# Chicago Snow "Gotta Wierd Feeling"



## Snow Picasso (Dec 15, 2004)

I don't know about you guys, but I think we're going to get more snow than 1-3". Maybe I'm just being optimistic, but we're so close to this one it's hard to believe it's not going to cold enough! What do you think?


----------



## Macomb-Lawn (Jan 20, 2006)

Well, if you do get it, send it our way would ya :waving:


----------



## newlooklandscp (Sep 27, 2005)

Snow Picasso,

where you located in IL? Im in Franklin Park.

Ken


----------



## Snow Picasso (Dec 15, 2004)

newlooklandscp said:


> Snow Picasso,
> 
> where you located in IL? Im in Franklin Park.
> 
> Ken


I'm in St. Charles! I grew up in Schiller Park. Where are you located in FP? Chris


----------



## scottL (Dec 7, 2002)

It's all one the front. If the jet stream moves a tad that 12" in WI could push south and bingo - it's pay day. On the other hand last year we got on last push in early January and that was it for the season....... :-(


----------



## SnowMatt13 (Jan 8, 2003)

Accuweather says 2-5 and so does NOAA. But I'm talking at the border. I have that feeling too. Maybe it's because we haven't seen anything decent since January. Even local guy on ABC 7 said possible 2-5 by border. My hopes is the low pressure tracks 100 miles furthur south and the cold front comes sooner.


----------



## newlooklandscp (Sep 27, 2005)

Snow Picasso,

I live at Grand Ave and River Rd. My yard is like Belmont and River Rd. well more like King St. and River Rd but Im getting booted out and need to move by the end of the month. Both my parents grew up in Schiller Park and most of my family for that matter.

Ken


----------



## Snow Picasso (Dec 15, 2004)

You had to say Grand & River Rd. Next time I'm getting Judes I'll stop in and say hello! lol I almost went there tonight. I grew up at 25th & Irving. Call this # 847-678-0440. It's Celli Trucking & I know there renting out spaces. Ask for Carlo. He's the owner. Anyway, there pretty much at Manhiem & Irving. Maybe they can help you out. Did you salt tonight? Just got back. We had a good sleet for awhile then pretty much turned to rain. Almost feel guilty! Rather be safe than sorry! Let me know if it works out for you. Chris


----------



## bluejeep (Dec 1, 2005)

Its still raining! When is it going to snow....


----------



## newlooklandscp (Sep 27, 2005)

Chris (Snow Picasso),

Thanks a ton for the number. I'll have to owe you then. I give them a call tomorrow. Im gonna need a temporary place for a couple of months while I look for a small factory, yard or both together in the SP/FP area to purchase. I dont want to have to deal with this getting booted out and sh*t again. I checked out my major accounts and most were busy tonight with traffic so they never got Icy. Me and my buddy decided not to go out tonight. Hopefully tomorrow night is a different story. For some reason you guys in St. Charles, the weather is always different, its like your miles and miles away when your not, its weird. By the way, whats the name of your company? Thanks again for the #. PM me sometime or email me [email protected] Know anyone who needs a Vbox, I got a Hi-way Super P for sale that I dont need. So so sick of looking at it. Lol.

Ken


----------



## scottL (Dec 7, 2002)

Looking at the radar I'm thinking we are not going to see much other than ice and slush. The jet stream has established itself in a slight northerly direction and picked up speed. WI on the other hand looks like they will be nailed.

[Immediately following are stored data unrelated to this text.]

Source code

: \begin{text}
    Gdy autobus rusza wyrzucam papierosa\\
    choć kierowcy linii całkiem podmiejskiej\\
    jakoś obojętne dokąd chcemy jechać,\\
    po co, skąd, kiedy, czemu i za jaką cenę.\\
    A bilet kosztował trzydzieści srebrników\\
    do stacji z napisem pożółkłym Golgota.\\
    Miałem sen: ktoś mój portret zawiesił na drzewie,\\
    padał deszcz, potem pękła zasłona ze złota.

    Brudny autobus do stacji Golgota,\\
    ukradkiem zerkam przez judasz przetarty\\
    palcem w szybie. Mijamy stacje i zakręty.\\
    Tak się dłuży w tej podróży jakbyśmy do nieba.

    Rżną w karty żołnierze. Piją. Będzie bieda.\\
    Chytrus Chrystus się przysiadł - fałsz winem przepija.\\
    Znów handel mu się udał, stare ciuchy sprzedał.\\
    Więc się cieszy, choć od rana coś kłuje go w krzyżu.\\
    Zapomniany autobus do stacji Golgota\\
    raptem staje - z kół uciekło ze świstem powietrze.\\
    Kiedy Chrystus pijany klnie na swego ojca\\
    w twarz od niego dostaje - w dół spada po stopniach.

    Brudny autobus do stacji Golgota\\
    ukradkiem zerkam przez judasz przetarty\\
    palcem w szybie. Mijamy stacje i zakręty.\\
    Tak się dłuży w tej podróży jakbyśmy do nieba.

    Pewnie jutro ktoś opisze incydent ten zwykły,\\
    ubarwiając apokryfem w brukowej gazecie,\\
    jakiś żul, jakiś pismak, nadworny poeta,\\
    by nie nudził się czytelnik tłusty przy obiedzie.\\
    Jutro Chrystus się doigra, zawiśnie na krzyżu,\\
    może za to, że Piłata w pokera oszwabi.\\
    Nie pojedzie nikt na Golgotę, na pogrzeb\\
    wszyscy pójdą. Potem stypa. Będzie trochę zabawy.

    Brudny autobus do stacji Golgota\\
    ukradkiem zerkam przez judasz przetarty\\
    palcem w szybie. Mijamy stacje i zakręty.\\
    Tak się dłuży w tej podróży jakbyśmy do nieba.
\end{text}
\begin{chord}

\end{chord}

Maybe it will change again tonight.


----------



## AlwaysGreener (Jan 19, 2004)

We are at 32 deg and it just started with freezing rain...Freeport has pouring rain with thunder and lighting..all if it will turn to snow by this afternoon...Roads are very bad...


----------



## bluejeep (Dec 1, 2005)

Can some one give me an update on the snow in NorthEast IL. if there is any? I am in IN right now and will have to come back to plow.


----------



## streetsurfin' (Jan 22, 2004)

12:50 Palatine, it came down as rain and most of the snow showing from overnight is melted off.


----------



## newlooklandscp (Sep 27, 2005)

2:20pm weather.com is saying 1-3" for 60131. Hopefully it happens.

Ken


----------



## bluejeep (Dec 1, 2005)

4:30 2/16 anything?


----------



## newlooklandscp (Sep 27, 2005)

Nothing ... call for absolutely nothing.


----------



## Snow Picasso (Dec 15, 2004)

So much for that wierd feeling!!! S**T!!! This is unbelievable! Well there's always March! LOL :salute:


----------



## snatchal (Sep 8, 2005)

*Point your trucks North and start driving*

God loves snow plowers who are Packer fans.


----------



## NoFearDeere (Nov 7, 2005)

Northwest Illinois......Freeport, Lena, Pearl City, Galena, etc. all got 2" of ice. This is going to be interesting...payup payup payup


----------



## AlwaysGreener (Jan 19, 2004)

Yea...We had to put salt down for commercial lots and plow the slush, only two trucks were used today..It was a ok day for us..Just want more...


----------